(DOCUMENT EXCERPT)
No Incident Nearfield Waves

For the case when there are only incident propagating waves and no incident nearfield waves (\(\mu_{n} = 0\)), truncating Eq. (18) at N = 3 results in

$$\begin{gathered} \left[ {\left( {1 + i} \right) + \left( {1 - i} \right)r_{1} } \right] + \hfill \\ - 24\gamma \left[ {\left( {\overline{r}_{1} + 1} \right)\left( {r_{1} + 1} \right)^{2} + 2\left( {r_{1} + 1} \right)\left( {\alpha_{3} \overline{\alpha }_{3} + r_{3} \overline{r}_{3} + \alpha_{3} \overline{r}_{3} + \overline{\alpha }_{3} r_{3} } \right) + \left( {\alpha_{3} + r_{3} } \right)\left( {\overline{r}_{1} + 1} \right)^{2} } \right] = 0, \hfill \\ \end{gathered}$$
(19)
$$\begin{gathered} 3\sqrt 3 \,\left[ {\alpha_{3} \left( {1 + i} \right) + r_{3} \left( {1 - i} \right)} \right] + \hfill \\ - 8\gamma \left[ {\left( {r_{1} + 1} \right)^{3} + 3\left( {r_{3} + \alpha_{3} } \right)^{2} \left( {\overline{r}_{3} + \overline{\alpha }_{3} } \right) + 6\left( {r_{1} + 1} \right)\left( {\overline{r}_{1} + 1} \right)\left( {r_{3} + \alpha_{3} } \right)} \right] = 0. \hfill \\ \end{gathered}$$
(20)

This case was studied in detail in [29]. Some numerical results are shown in Fig. 3 for the case of essential nonlinearity and when retaining two propagating incident and reflected waves. As can be seen in Fig. 3, for \(\left| {\alpha_{3} } \right| = 1\) the minimum reflection coefficient for the 1st harmonic \(\left| {r_{1} } \right|_{\min } \simeq 0.44\) and occurs at \(\Phi_{3} = \pi\), while \(\left| {r_{1} } \right|_{\max } \simeq 2.4\) and occurs at \(\Phi_{3} = 0\). When r1 is maximum r3 is minimum due to the energy conservation. When \(\gamma \ll 1\) and \(\gamma \gg 1\), \(\left| {r_{1} } \right|\) and \(\left| {r_{3} } \right|\) asymptote to 1.

Fig. 3
figure 3

The magnitudes of the reflection coefficients of the 1st and 3rd harmonics \(\left| {\alpha_{3} } \right| = 1\) as functions of \(\gamma\); a |r1|, b |r3|. Dotted blue lines \(\Phi_{3} = 0\); red straight line \(\Phi_{3} = \pi\) (colour figure online)

(DATASET ENTRIES)

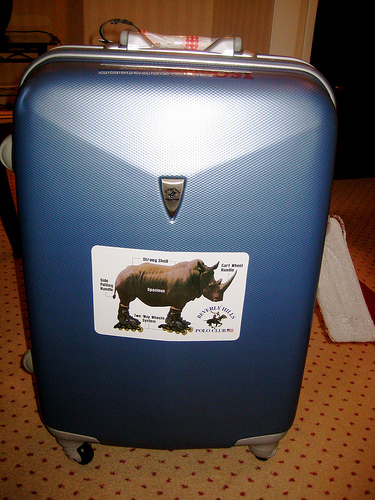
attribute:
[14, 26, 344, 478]
suitcase —   blue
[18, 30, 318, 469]
suitcase — grey, blue, large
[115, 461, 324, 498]
floor — tan, red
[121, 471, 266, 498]
spots — red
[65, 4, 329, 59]
wall — wood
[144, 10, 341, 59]
wood — light brown, brown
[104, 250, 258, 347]
sticker — rhino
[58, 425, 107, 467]
wheel — black, gray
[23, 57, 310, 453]
suitcase — blue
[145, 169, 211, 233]
thing — triangle, silver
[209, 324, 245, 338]
flag — american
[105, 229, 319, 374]
label — white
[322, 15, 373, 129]
door — black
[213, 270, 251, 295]
horn — large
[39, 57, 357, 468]
luggage — blue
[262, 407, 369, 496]
carpet — tan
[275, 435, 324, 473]
dots — red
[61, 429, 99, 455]
wheels — black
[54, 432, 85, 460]
casing — gray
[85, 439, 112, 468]
wheel — back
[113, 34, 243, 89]
handle — retractable, gray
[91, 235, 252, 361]
sticker — saying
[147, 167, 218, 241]
emblem — triangle, stainless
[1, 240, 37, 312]
shadow — behind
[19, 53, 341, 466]
luggage — blue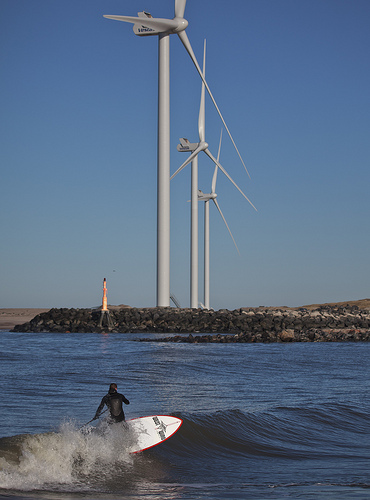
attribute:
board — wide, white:
[101, 411, 185, 458]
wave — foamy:
[1, 397, 370, 500]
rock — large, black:
[350, 307, 362, 317]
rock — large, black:
[303, 329, 317, 340]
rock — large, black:
[257, 320, 278, 330]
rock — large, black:
[127, 307, 143, 317]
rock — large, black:
[149, 311, 163, 323]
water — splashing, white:
[1, 325, 369, 498]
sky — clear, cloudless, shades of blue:
[1, 1, 369, 313]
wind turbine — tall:
[99, 1, 253, 325]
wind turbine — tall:
[167, 32, 263, 312]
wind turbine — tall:
[184, 124, 246, 315]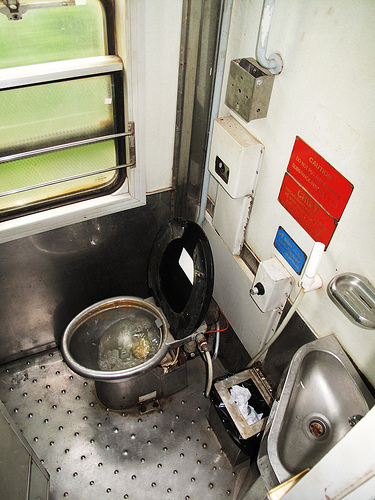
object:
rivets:
[33, 398, 184, 473]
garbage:
[228, 385, 264, 424]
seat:
[144, 215, 215, 339]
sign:
[271, 226, 307, 276]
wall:
[193, 0, 375, 367]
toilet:
[0, 0, 374, 500]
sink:
[264, 329, 375, 485]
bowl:
[59, 293, 169, 379]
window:
[0, 0, 134, 217]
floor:
[0, 344, 248, 500]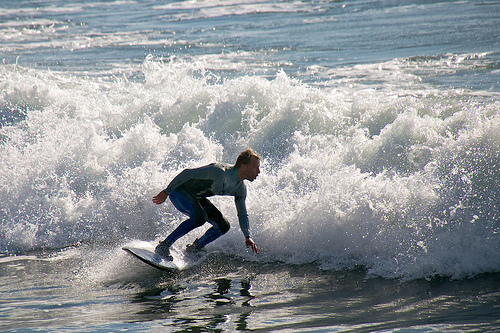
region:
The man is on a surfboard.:
[1, 1, 499, 331]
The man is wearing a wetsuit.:
[99, 126, 400, 289]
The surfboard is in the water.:
[47, 95, 324, 300]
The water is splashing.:
[2, 3, 493, 331]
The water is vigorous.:
[2, 1, 498, 331]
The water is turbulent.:
[0, 0, 499, 330]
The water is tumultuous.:
[1, 2, 499, 332]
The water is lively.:
[1, 0, 498, 331]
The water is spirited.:
[1, 1, 499, 331]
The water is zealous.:
[0, 0, 499, 331]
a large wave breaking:
[1, 68, 492, 277]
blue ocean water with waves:
[2, 0, 495, 330]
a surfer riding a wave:
[122, 150, 256, 267]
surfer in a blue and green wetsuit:
[150, 145, 256, 260]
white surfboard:
[124, 241, 208, 271]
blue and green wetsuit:
[162, 163, 247, 245]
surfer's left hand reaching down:
[235, 185, 257, 250]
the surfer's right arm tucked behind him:
[148, 164, 215, 206]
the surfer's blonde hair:
[234, 148, 261, 164]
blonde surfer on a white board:
[125, 147, 259, 266]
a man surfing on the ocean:
[122, 147, 258, 268]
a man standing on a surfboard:
[150, 150, 260, 257]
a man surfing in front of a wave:
[121, 146, 256, 267]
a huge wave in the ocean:
[0, 55, 499, 280]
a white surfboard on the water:
[124, 238, 208, 269]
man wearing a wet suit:
[157, 163, 247, 245]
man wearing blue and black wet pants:
[168, 185, 229, 245]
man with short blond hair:
[234, 148, 260, 185]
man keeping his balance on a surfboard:
[153, 150, 259, 262]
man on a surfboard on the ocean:
[123, 148, 261, 271]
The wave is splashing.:
[2, 4, 491, 271]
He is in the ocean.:
[21, 1, 485, 271]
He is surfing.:
[102, 146, 310, 299]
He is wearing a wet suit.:
[121, 139, 296, 274]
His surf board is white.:
[108, 204, 207, 293]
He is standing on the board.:
[80, 132, 351, 326]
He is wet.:
[10, 43, 494, 298]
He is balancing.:
[104, 131, 314, 293]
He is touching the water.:
[98, 116, 288, 306]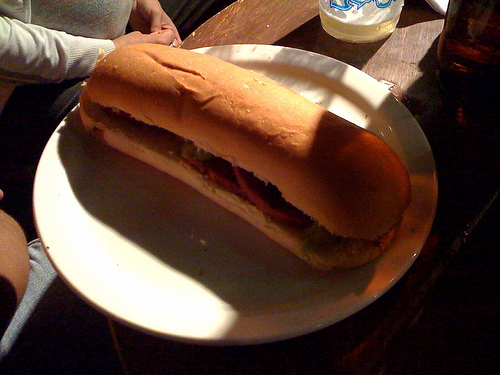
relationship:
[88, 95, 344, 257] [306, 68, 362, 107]
hot dog on plate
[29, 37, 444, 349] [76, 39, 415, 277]
plate under a sandwich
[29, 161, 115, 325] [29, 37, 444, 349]
light casted on plate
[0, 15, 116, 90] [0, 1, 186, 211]
arm of a man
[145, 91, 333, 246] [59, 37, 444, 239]
tomatoes in a sandwich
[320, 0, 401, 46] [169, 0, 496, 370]
cake on a table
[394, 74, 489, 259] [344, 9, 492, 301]
shadow on table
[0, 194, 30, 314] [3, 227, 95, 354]
elbow of a man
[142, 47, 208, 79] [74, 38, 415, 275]
crease in bread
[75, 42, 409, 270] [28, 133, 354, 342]
bun on a plate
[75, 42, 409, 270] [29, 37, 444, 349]
bun on a plate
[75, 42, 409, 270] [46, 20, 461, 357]
bun on a plate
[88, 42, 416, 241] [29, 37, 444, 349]
bun on a plate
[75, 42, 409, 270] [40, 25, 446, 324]
bun on a plate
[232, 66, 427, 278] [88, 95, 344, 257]
front portion of a hot dog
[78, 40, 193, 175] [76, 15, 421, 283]
back portion of a hot dog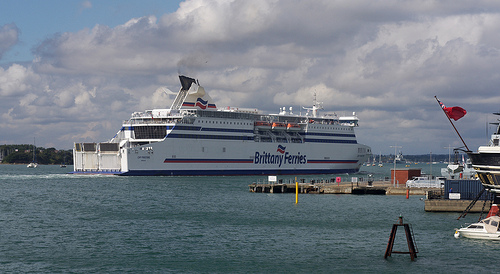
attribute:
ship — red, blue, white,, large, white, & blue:
[71, 75, 359, 174]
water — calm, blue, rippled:
[2, 162, 497, 272]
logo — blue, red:
[254, 143, 308, 166]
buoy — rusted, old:
[385, 217, 419, 260]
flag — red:
[439, 103, 466, 122]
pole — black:
[432, 94, 472, 155]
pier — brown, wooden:
[249, 181, 446, 195]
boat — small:
[57, 162, 67, 168]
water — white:
[1, 172, 116, 182]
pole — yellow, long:
[292, 178, 299, 205]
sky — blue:
[1, 1, 498, 155]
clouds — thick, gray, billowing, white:
[0, 1, 499, 155]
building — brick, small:
[387, 167, 423, 188]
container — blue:
[442, 178, 491, 199]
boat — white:
[453, 214, 499, 242]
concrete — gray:
[421, 198, 492, 211]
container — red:
[389, 167, 420, 182]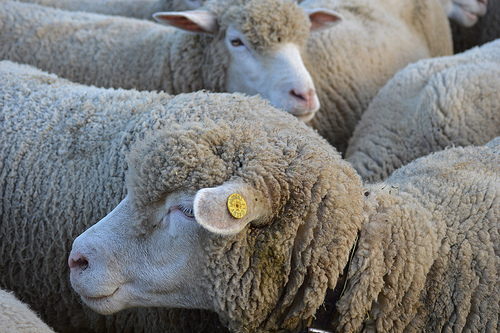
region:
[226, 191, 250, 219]
yellow tag in ear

(JOBS)
(1) In the excerpt on the case with no incident nearfield waves, what value do |r1| and |r3| approach when γ is much smaller or much larger than 1?
(2) Resume the excerpt on the case with no incident nearfield waves, picking up right after its final sentence.

(ANSWERS FOR THE TASKS)
(1) Both approach 1.

(2)
One Incident Propagating Wave and One Incident Nearfield Wave

The effect of nearfield waves is now considered. For the case when there are one propagating wave and one nearfield wave incident on the boundary \(\left( {\mu_{1} \ne 0,\mu_{n} = 0;\,\,(n > 1)} \right)\) with the reflected waves with frequencies \(\omega\) and \(3\omega\), Eq. (16) becomes

$$\Omega^{{{3 \mathord{\left/ {\vphantom {3 2}} \right. \kern-0pt} 2}}} \left( {i - ir_{1} + 1 + r_{1} - 2\mu_{1} } \right) - 2K\left( {1 + r_{1} } \right) - 24A\left( {\left( {1 + r_{1} } \right)^{2} \left( {1 + \overline{r}_{1} } \right) + r_{3} \left( {1 + \overline{r}_{1} } \right)^{2} + 2r_{3} \overline{r}_{3} \left( {1 + r_{1} } \right)} \right) = 0,$$
(21)
$$3\sqrt 3 \Omega^{{{3 \mathord{\left/ {\vphantom {3 2}} \right. \kern-0pt} 2}}} r_{3} \left( {1 - i} \right) - 2Kr_{3} - 8A\left( {\left( {1 + r_{1} } \right)^{3} + 3\overline{r}_{3} r_{3}^{2} + 6r_{3} \left( {1 + r_{1} } \right)\left( {1 + \overline{r}_{1} } \right)} \right) = 0.$$
(22)

when the system is linear

$$r_{1} = r_{{{\text{lin}}}} = \frac{{1 - \left( {1 - 2\eta } \right)i}}{{1 + \left( {1 - 2\eta } \right)i}} + \frac{{2\mu_{1} i}}{{1 + \left( {1 - 2\eta } \right)i}};\,\,\,\,\,\,\,\,\,\,\,r_{3} = 0.$$
(23)

When \(\eta \ll 1\), \(r_{1} \cong \frac{{2\mu_{1} - \left( {i + 1} \right)}}{1 - i},\) while when \(\eta \gg 1\), \(r_{1}\) asymptotes to − 1 as shown in Fig. 4 for two cases: when a force \(\left( {\psi_{1} = - {\pi \mathord{\left/ {\vphantom {\pi 2}} \right. \kern-0pt} 2}} \right)\) or a moment \(\left( {\psi_{1} = \pi } \right)\) is applied at the end of the beam. As illustrated, \(\left| {r_{1} } \right|_{\max } \simeq 3\) and occurs at \(\psi_{1} = - {\pi \mathord{\left/ {\vphantom {\pi 2}} \right. \kern-0pt} 2}\), while \(\left| {r_{1} } \right|_{\min } \simeq 0.41\) and occurs at \(\psi_{1} = \pi\).

Fig. 4
figure 4

The magnitude of the reflection coefficients of the 1st as a function of \(\eta\) for various \(\psi_{1}\) with A = 0 and \(\left| {\mu_{1} } \right| = 1\)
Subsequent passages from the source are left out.